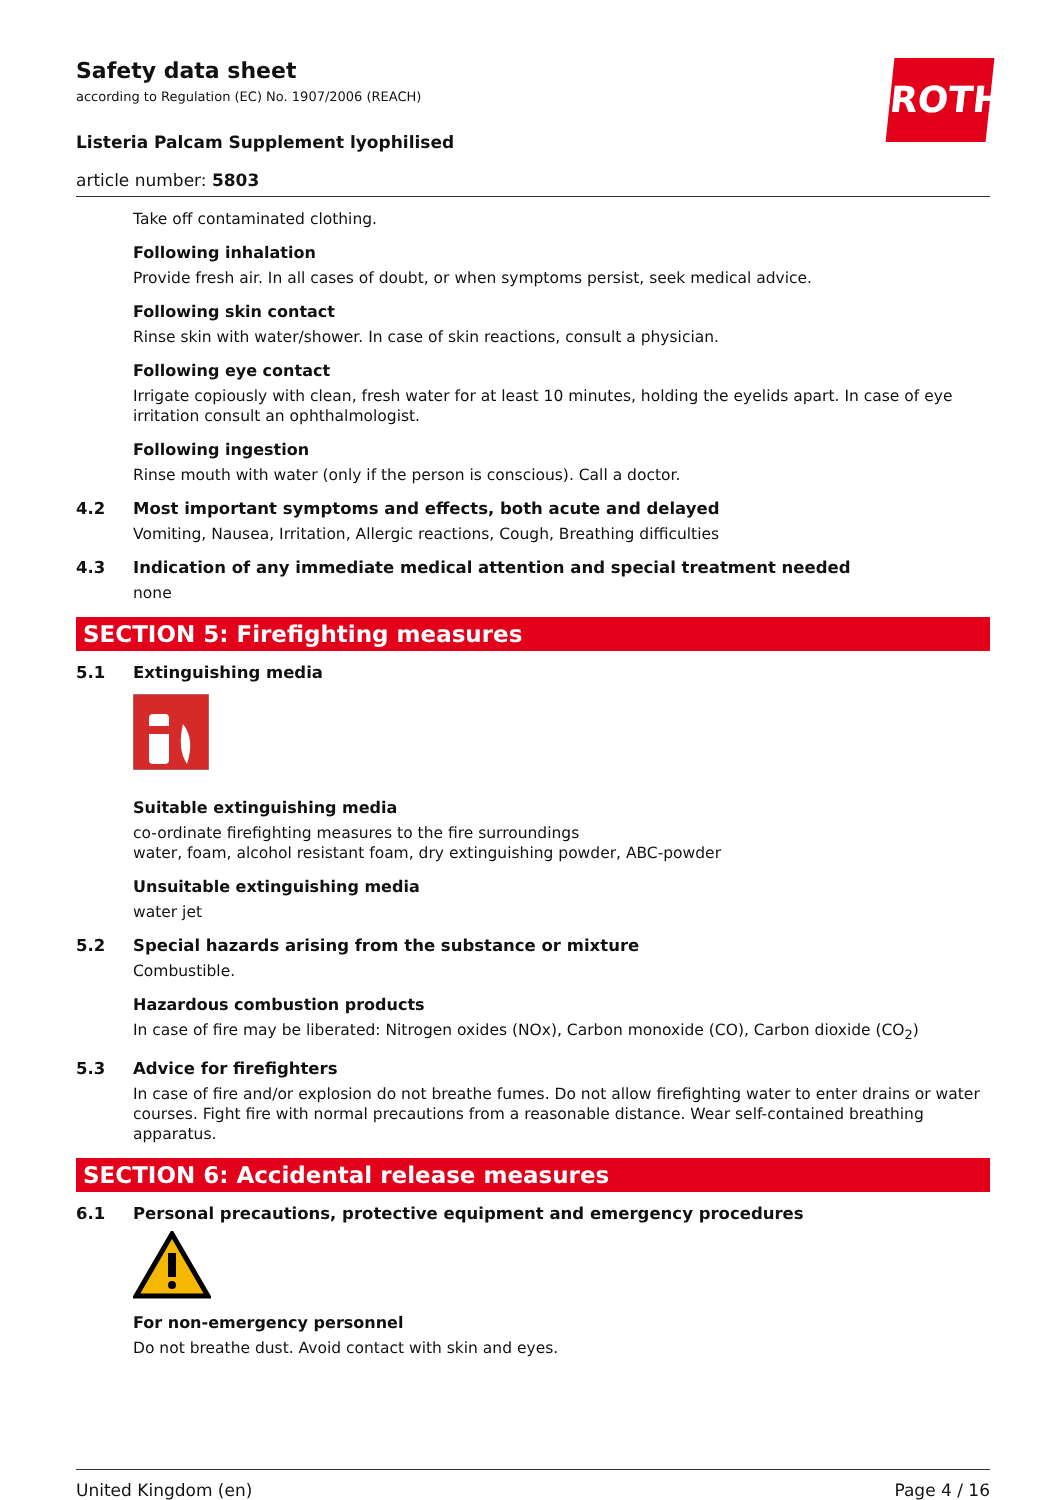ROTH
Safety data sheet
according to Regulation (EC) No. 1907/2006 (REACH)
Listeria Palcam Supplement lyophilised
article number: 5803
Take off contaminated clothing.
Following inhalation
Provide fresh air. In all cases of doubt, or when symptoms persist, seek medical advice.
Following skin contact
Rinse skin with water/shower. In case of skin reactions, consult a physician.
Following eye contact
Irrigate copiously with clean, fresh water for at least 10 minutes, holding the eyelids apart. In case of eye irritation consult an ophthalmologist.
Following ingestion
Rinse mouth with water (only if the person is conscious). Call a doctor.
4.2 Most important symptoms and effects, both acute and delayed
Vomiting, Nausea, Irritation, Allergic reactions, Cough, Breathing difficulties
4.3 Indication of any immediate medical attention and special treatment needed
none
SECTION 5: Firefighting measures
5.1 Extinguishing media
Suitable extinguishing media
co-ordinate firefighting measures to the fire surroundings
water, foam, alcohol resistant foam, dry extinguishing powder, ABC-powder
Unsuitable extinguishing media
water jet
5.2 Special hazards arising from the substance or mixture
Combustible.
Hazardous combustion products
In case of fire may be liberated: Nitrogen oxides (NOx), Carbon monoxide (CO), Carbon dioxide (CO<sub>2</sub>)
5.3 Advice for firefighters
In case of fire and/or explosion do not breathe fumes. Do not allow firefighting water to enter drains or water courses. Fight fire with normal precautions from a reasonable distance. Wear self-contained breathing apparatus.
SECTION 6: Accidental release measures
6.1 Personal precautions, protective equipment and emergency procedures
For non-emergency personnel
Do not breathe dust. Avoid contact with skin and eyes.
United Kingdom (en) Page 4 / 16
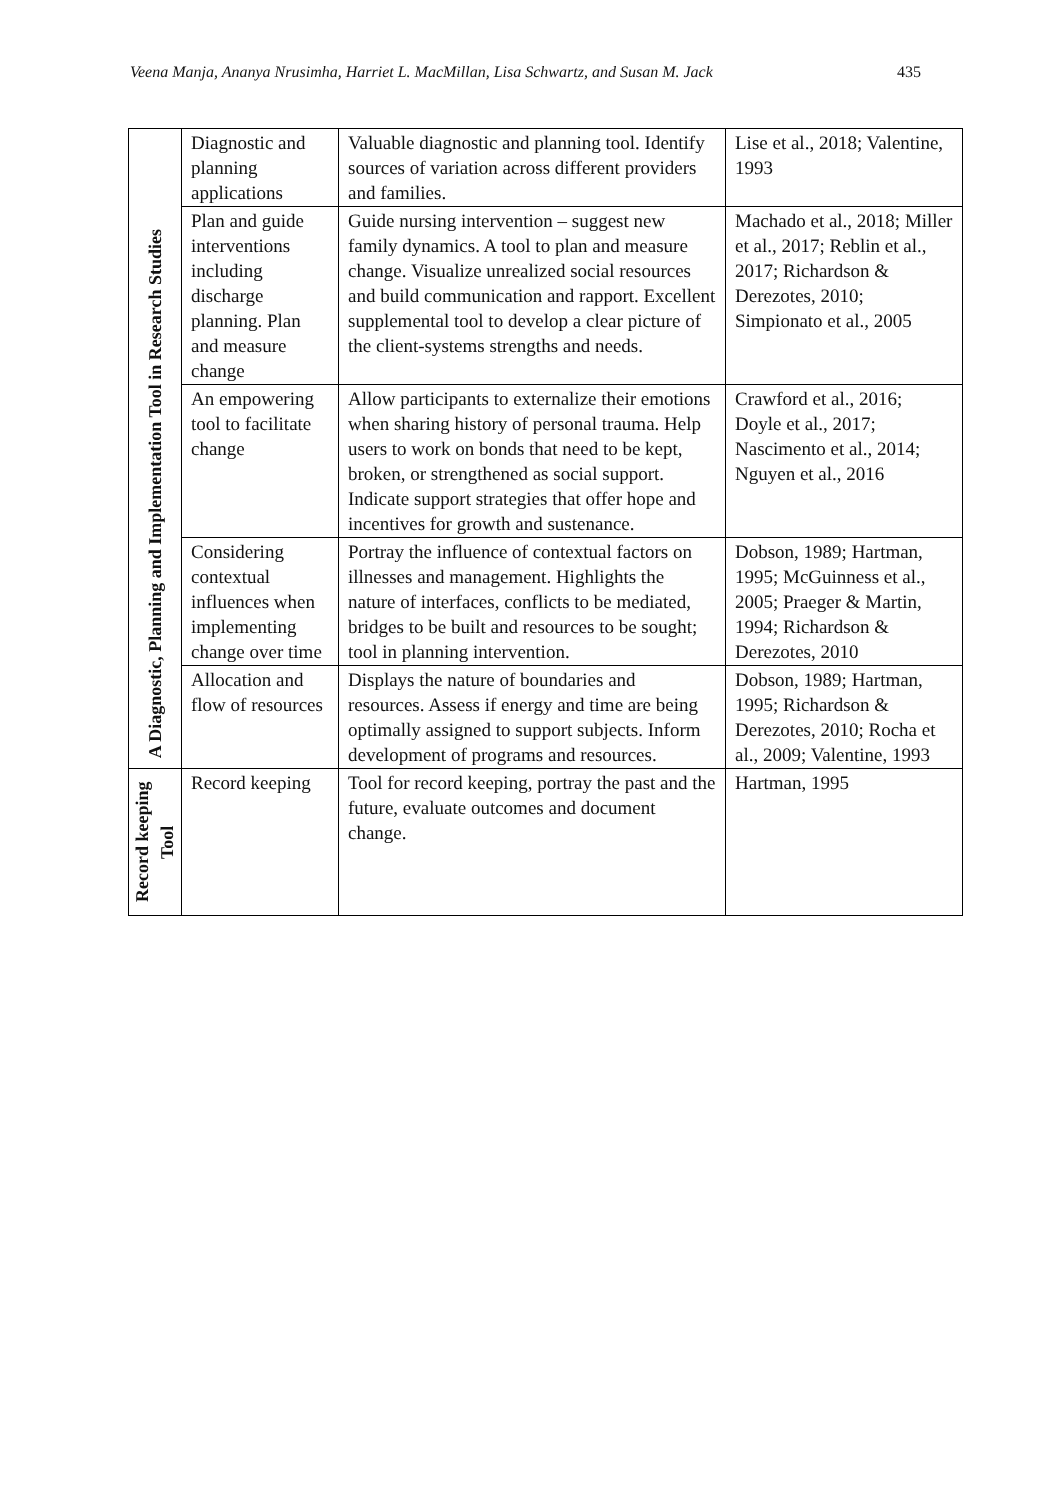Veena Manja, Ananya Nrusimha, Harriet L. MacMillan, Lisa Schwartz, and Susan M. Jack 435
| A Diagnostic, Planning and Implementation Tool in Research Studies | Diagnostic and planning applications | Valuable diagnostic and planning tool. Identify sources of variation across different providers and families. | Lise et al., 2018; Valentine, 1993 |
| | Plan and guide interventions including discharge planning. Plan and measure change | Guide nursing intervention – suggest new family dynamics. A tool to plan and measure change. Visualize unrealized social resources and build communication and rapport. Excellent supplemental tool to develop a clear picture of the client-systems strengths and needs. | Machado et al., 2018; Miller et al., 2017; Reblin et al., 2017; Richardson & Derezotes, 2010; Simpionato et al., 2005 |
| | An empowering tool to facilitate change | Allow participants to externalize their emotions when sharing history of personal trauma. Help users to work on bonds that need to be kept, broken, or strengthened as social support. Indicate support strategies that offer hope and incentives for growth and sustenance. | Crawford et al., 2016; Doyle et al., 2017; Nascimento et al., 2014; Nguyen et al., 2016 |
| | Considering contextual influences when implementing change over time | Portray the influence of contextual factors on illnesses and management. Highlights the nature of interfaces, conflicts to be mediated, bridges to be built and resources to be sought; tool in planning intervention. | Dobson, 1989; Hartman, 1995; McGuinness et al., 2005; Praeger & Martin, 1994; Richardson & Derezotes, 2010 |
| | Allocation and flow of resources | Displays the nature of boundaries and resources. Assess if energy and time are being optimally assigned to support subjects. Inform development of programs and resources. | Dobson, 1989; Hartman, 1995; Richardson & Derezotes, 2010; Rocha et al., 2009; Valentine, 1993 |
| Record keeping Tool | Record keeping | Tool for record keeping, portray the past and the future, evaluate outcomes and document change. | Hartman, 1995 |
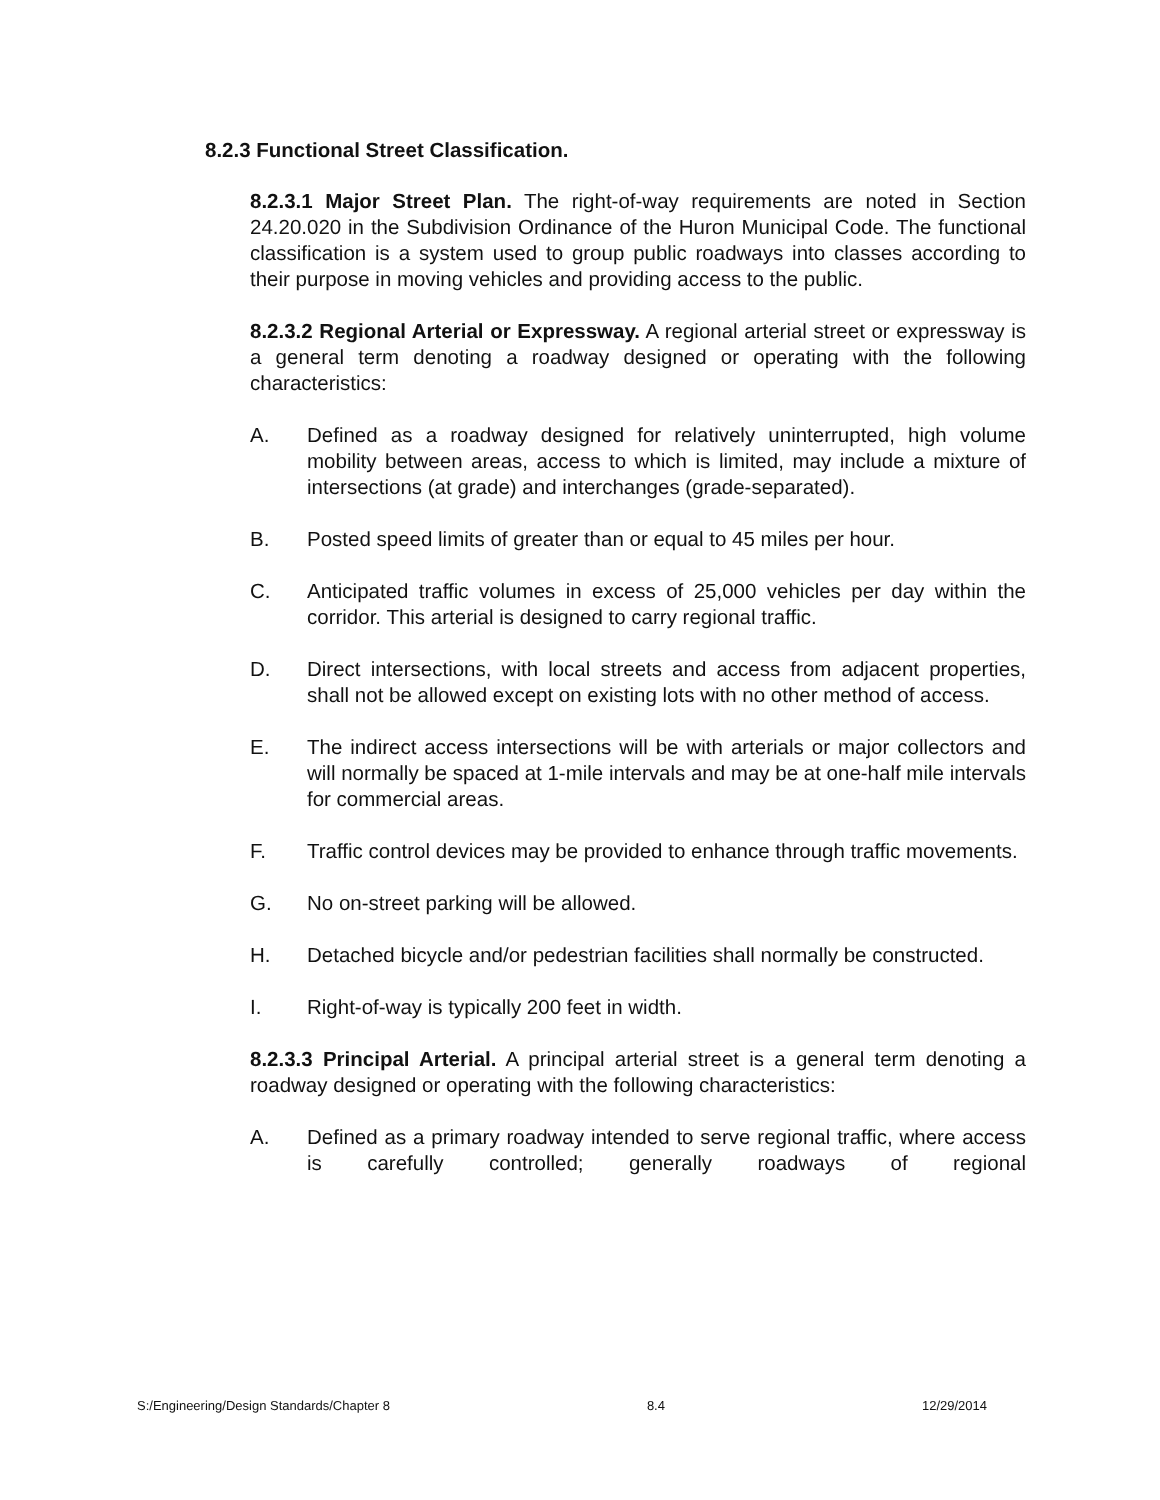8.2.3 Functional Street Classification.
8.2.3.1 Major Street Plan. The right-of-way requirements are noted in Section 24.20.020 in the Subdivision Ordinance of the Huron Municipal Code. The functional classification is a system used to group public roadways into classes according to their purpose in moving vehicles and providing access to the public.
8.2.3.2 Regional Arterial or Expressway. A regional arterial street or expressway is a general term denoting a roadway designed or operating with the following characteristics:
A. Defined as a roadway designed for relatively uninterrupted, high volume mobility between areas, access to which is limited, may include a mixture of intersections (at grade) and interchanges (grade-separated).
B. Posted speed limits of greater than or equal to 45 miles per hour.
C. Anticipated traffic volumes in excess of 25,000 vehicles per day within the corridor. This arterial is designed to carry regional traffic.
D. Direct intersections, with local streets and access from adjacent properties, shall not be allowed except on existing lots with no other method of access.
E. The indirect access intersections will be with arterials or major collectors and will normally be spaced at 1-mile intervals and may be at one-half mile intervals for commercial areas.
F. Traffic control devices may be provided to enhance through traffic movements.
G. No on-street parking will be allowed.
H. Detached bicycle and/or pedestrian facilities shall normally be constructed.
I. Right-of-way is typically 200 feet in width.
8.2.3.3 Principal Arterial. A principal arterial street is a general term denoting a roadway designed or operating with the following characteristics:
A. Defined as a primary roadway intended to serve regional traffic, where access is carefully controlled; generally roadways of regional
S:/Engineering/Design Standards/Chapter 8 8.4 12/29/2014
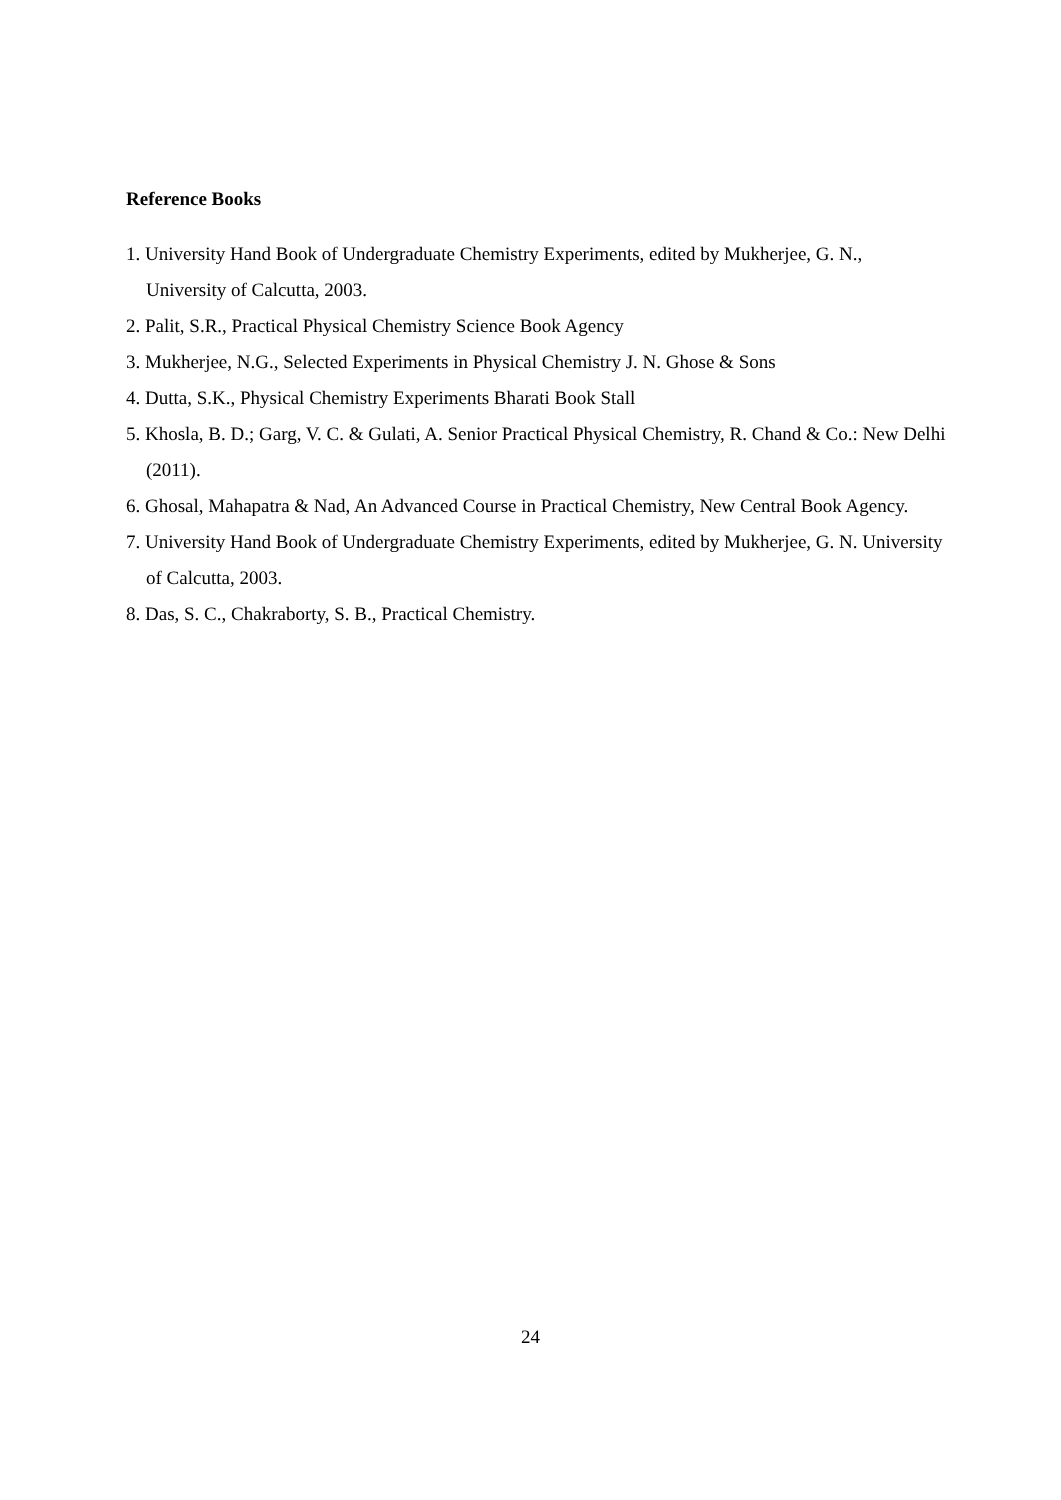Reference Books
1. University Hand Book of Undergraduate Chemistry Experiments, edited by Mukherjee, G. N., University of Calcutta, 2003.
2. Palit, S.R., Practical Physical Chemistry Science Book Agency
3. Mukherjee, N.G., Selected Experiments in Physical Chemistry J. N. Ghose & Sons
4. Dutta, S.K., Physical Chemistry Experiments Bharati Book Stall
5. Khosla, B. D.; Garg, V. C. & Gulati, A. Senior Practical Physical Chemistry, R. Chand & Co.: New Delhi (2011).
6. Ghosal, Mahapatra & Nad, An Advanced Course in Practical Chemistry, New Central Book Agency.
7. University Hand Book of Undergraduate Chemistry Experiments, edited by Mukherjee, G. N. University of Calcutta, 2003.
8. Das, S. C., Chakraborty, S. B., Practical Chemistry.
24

---------------

_YOUR ASSIGNMENT_:
The expected answer is every line in the data above that carries the string "Experiments".

_WRITTEN SOLUTION_:
1. University Hand Book of Undergraduate Chemistry Experiments, edited by Mukherjee, G. N., University of Calcutta, 2003.
3. Mukherjee, N.G., Selected Experiments in Physical Chemistry J. N. Ghose & Sons
4. Dutta, S.K., Physical Chemistry Experiments Bharati Book Stall
7. University Hand Book of Undergraduate Chemistry Experiments, edited by Mukherjee, G. N. University of Calcutta, 2003.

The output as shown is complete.